Stored records
= Beginning of Section =

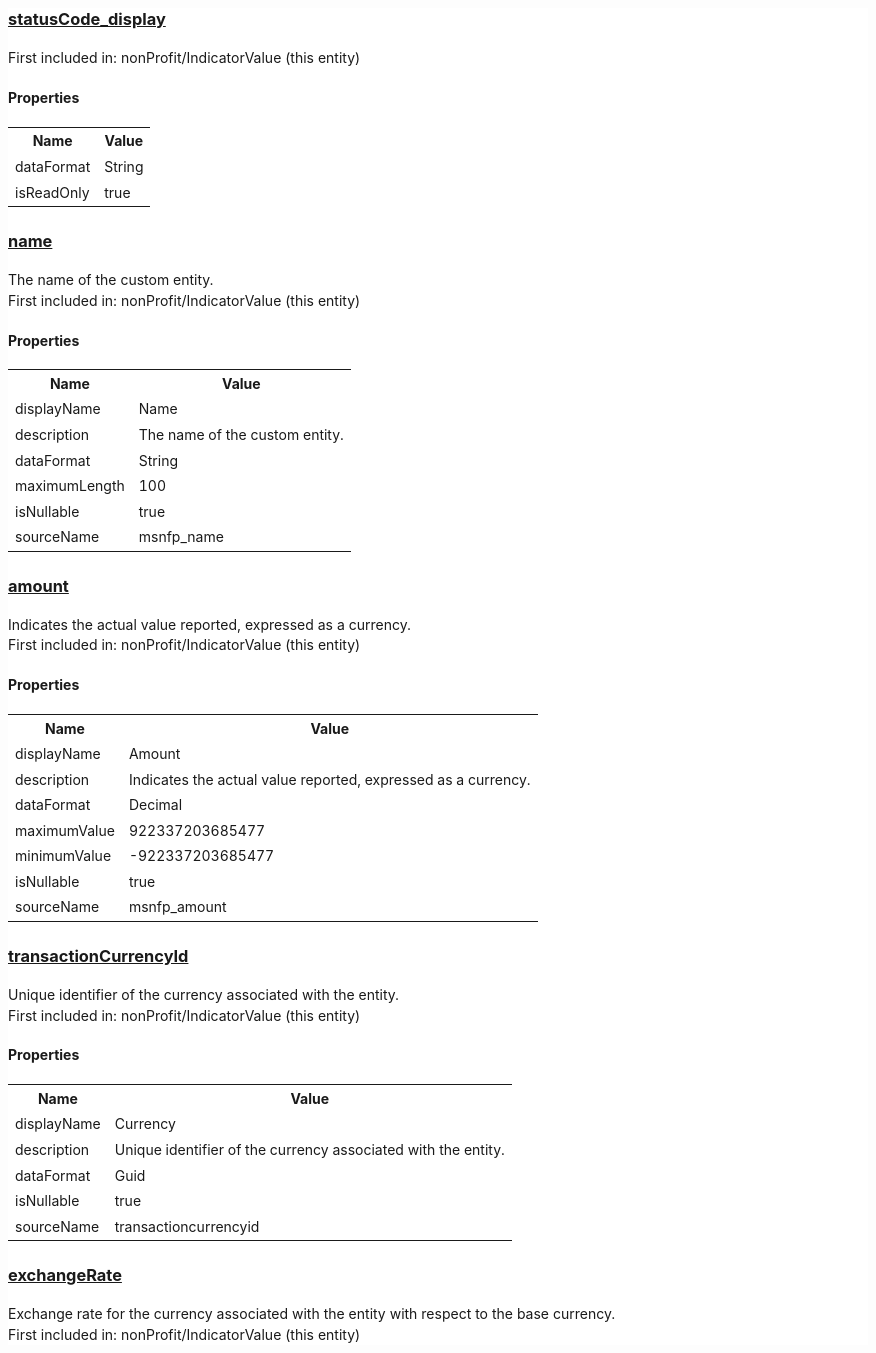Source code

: ### <a href=#statusCode_display name="statusCode_display">statusCode_display</a>

First included in: nonProfit/IndicatorValue (this entity)  

#### Properties

<table><tr><th>Name</th><th>Value</th></tr><tr><td>dataFormat</td><td>String</td></tr><tr><td>isReadOnly</td><td>true</td></tr></table>

### <a href=#name name="name">name</a>

The name of the custom entity.  
First included in: nonProfit/IndicatorValue (this entity)  

#### Properties

<table><tr><th>Name</th><th>Value</th></tr><tr><td>displayName</td><td>Name</td></tr><tr><td>description</td><td>The name of the custom entity.</td></tr><tr><td>dataFormat</td><td>String</td></tr><tr><td>maximumLength</td><td>100</td></tr><tr><td>isNullable</td><td>true</td></tr><tr><td>sourceName</td><td>msnfp_name</td></tr></table>

### <a href=#amount name="amount">amount</a>

Indicates the actual value reported, expressed as a currency.  
First included in: nonProfit/IndicatorValue (this entity)  

#### Properties

<table><tr><th>Name</th><th>Value</th></tr><tr><td>displayName</td><td>Amount</td></tr><tr><td>description</td><td>Indicates the actual value reported, expressed as a currency.</td></tr><tr><td>dataFormat</td><td>Decimal</td></tr><tr><td>maximumValue</td><td>922337203685477</td></tr><tr><td>minimumValue</td><td>-922337203685477</td></tr><tr><td>isNullable</td><td>true</td></tr><tr><td>sourceName</td><td>msnfp_amount</td></tr></table>

### <a href=#transactionCurrencyId name="transactionCurrencyId">transactionCurrencyId</a>

Unique identifier of the currency associated with the entity.  
First included in: nonProfit/IndicatorValue (this entity)  

#### Properties

<table><tr><th>Name</th><th>Value</th></tr><tr><td>displayName</td><td>Currency</td></tr><tr><td>description</td><td>Unique identifier of the currency associated with the entity.</td></tr><tr><td>dataFormat</td><td>Guid</td></tr><tr><td>isNullable</td><td>true</td></tr><tr><td>sourceName</td><td>transactioncurrencyid</td></tr></table>

### <a href=#exchangeRate name="exchangeRate">exchangeRate</a>

Exchange rate for the currency associated with the entity with respect to the base currency.  
First included in: nonProfit/IndicatorValue (this entity)  
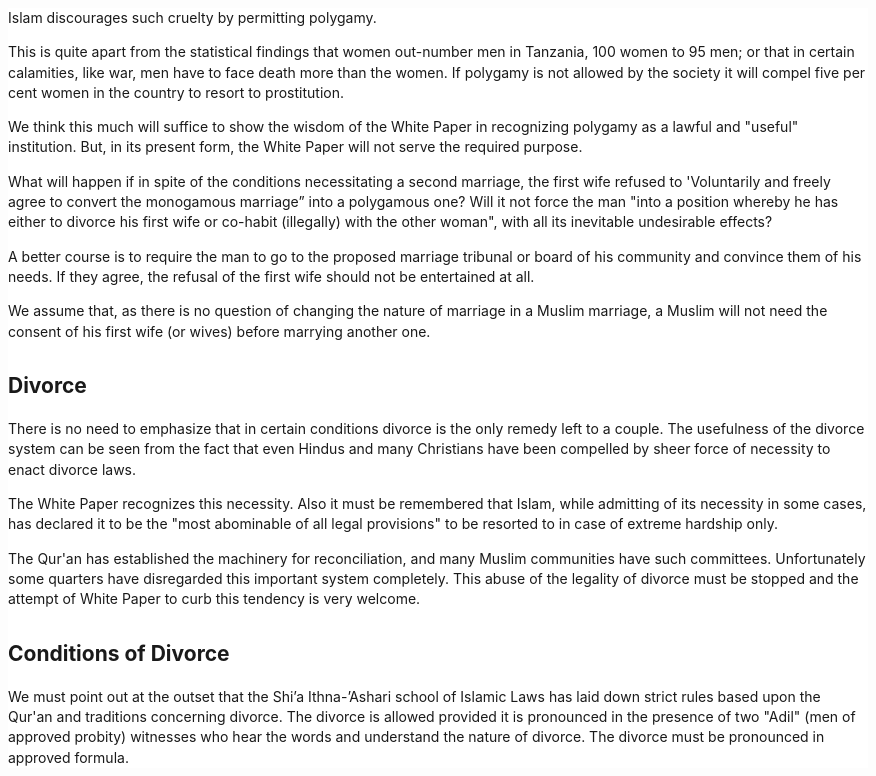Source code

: Islam discourages such cruelty by permitting polygamy.

This is quite apart from the statistical findings that women out-number
men in Tanzania, 100 women to 95 men; or that in certain calamities,
like war, men have to face death more than the women. If polygamy is not
allowed by the society it will compel five per cent women in the country
to resort to prostitution.

We think this much will suffice to show the wisdom of the White Paper in
recognizing polygamy as a lawful and "useful" institution. But, in its
present form, the White Paper will not serve the required purpose.

What will happen if in spite of the conditions necessitating a second
marriage, the first wife refused to 'Voluntarily and freely agree to
convert the monogamous marriage” into a polygamous one? Will it not
force the man "into a position whereby he has either to divorce his
first wife or co-habit (illegally) with the other woman", with all its
inevitable undesirable effects?

A better course is to require the man to go to the proposed marriage
tribunal or board of his community and convince them of his needs. If
they agree, the refusal of the first wife should not be entertained at
all.

We assume that, as there is no question of changing the nature of
marriage in a Muslim marriage, a Muslim will not need the consent of his
first wife (or wives) before marrying another one.

Divorce
-------

 There is no need to emphasize that in certain conditions divorce is the
only remedy left to a couple. The usefulness of the divorce system can
be seen from the fact that even Hindus and many Christians have been
compelled by sheer force of necessity to enact divorce laws.

The White Paper recognizes this necessity. Also it must be remembered
that Islam, while admitting of its necessity in some cases, has declared
it to be the "most abominable of all legal provisions" to be resorted to
in case of extreme hardship only.

The Qur'an has established the machinery for reconciliation, and many
Muslim communities have such committees. Unfortunately some quarters
have disregarded this important system completely. This abuse of the
legality of divorce must be stopped and the attempt of White Paper to
curb this tendency is very welcome.

Conditions of Divorce
---------------------

We must point out at the outset that the Shi’a Ithna-’Ashari school of
Islamic Laws has laid down strict rules based upon the Qur'an and
traditions concerning divorce. The divorce is allowed provided it is
pronounced in the presence of two "Adil" (men of approved probity)
witnesses who hear the words and understand the nature of divorce. The
divorce must be pronounced in approved formula.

= End of Section =

▶ **WHAT YOU WILL DO**
Take the records above and transcribe them exactly, dropping every picture.

▶ **WRITTEN SOLUTION**
Source code

: ### <a href=#statusCode_display name="statusCode_display">statusCode_display</a>

First included in: nonProfit/IndicatorValue (this entity)  

#### Properties

<table><tr><th>Name</th><th>Value</th></tr><tr><td>dataFormat</td><td>String</td></tr><tr><td>isReadOnly</td><td>true</td></tr></table>

### <a href=#name name="name">name</a>

The name of the custom entity.  
First included in: nonProfit/IndicatorValue (this entity)  

#### Properties

<table><tr><th>Name</th><th>Value</th></tr><tr><td>displayName</td><td>Name</td></tr><tr><td>description</td><td>The name of the custom entity.</td></tr><tr><td>dataFormat</td><td>String</td></tr><tr><td>maximumLength</td><td>100</td></tr><tr><td>isNullable</td><td>true</td></tr><tr><td>sourceName</td><td>msnfp_name</td></tr></table>

### <a href=#amount name="amount">amount</a>

Indicates the actual value reported, expressed as a currency.  
First included in: nonProfit/IndicatorValue (this entity)  

#### Properties

<table><tr><th>Name</th><th>Value</th></tr><tr><td>displayName</td><td>Amount</td></tr><tr><td>description</td><td>Indicates the actual value reported, expressed as a currency.</td></tr><tr><td>dataFormat</td><td>Decimal</td></tr><tr><td>maximumValue</td><td>922337203685477</td></tr><tr><td>minimumValue</td><td>-922337203685477</td></tr><tr><td>isNullable</td><td>true</td></tr><tr><td>sourceName</td><td>msnfp_amount</td></tr></table>

### <a href=#transactionCurrencyId name="transactionCurrencyId">transactionCurrencyId</a>

Unique identifier of the currency associated with the entity.  
First included in: nonProfit/IndicatorValue (this entity)  

#### Properties

<table><tr><th>Name</th><th>Value</th></tr><tr><td>displayName</td><td>Currency</td></tr><tr><td>description</td><td>Unique identifier of the currency associated with the entity.</td></tr><tr><td>dataFormat</td><td>Guid</td></tr><tr><td>isNullable</td><td>true</td></tr><tr><td>sourceName</td><td>transactioncurrencyid</td></tr></table>

### <a href=#exchangeRate name="exchangeRate">exchangeRate</a>

Exchange rate for the currency associated with the entity with respect to the base currency.  
First included in: nonProfit/IndicatorValue (this entity)  
Source code

: Islam discourages such cruelty by permitting polygamy.

This is quite apart from the statistical findings that women out-number
men in Tanzania, 100 women to 95 men; or that in certain calamities,
like war, men have to face death more than the women. If polygamy is not
allowed by the society it will compel five per cent women in the country
to resort to prostitution.

We think this much will suffice to show the wisdom of the White Paper in
recognizing polygamy as a lawful and "useful" institution. But, in its
present form, the White Paper will not serve the required purpose.

What will happen if in spite of the conditions necessitating a second
marriage, the first wife refused to 'Voluntarily and freely agree to
convert the monogamous marriage” into a polygamous one? Will it not
force the man "into a position whereby he has either to divorce his
first wife or co-habit (illegally) with the other woman", with all its
inevitable undesirable effects?

A better course is to require the man to go to the proposed marriage
tribunal or board of his community and convince them of his needs. If
they agree, the refusal of the first wife should not be entertained at
all.

We assume that, as there is no question of changing the nature of
marriage in a Muslim marriage, a Muslim will not need the consent of his
first wife (or wives) before marrying another one.

Divorce
-------

 There is no need to emphasize that in certain conditions divorce is the
only remedy left to a couple. The usefulness of the divorce system can
be seen from the fact that even Hindus and many Christians have been
compelled by sheer force of necessity to enact divorce laws.

The White Paper recognizes this necessity. Also it must be remembered
that Islam, while admitting of its necessity in some cases, has declared
it to be the "most abominable of all legal provisions" to be resorted to
in case of extreme hardship only.

The Qur'an has established the machinery for reconciliation, and many
Muslim communities have such committees. Unfortunately some quarters
have disregarded this important system completely. This abuse of the
legality of divorce must be stopped and the attempt of White Paper to
curb this tendency is very welcome.

Conditions of Divorce
---------------------

We must point out at the outset that the Shi’a Ithna-’Ashari school of
Islamic Laws has laid down strict rules based upon the Qur'an and
traditions concerning divorce. The divorce is allowed provided it is
pronounced in the presence of two "Adil" (men of approved probity)
witnesses who hear the words and understand the nature of divorce. The
divorce must be pronounced in approved formula.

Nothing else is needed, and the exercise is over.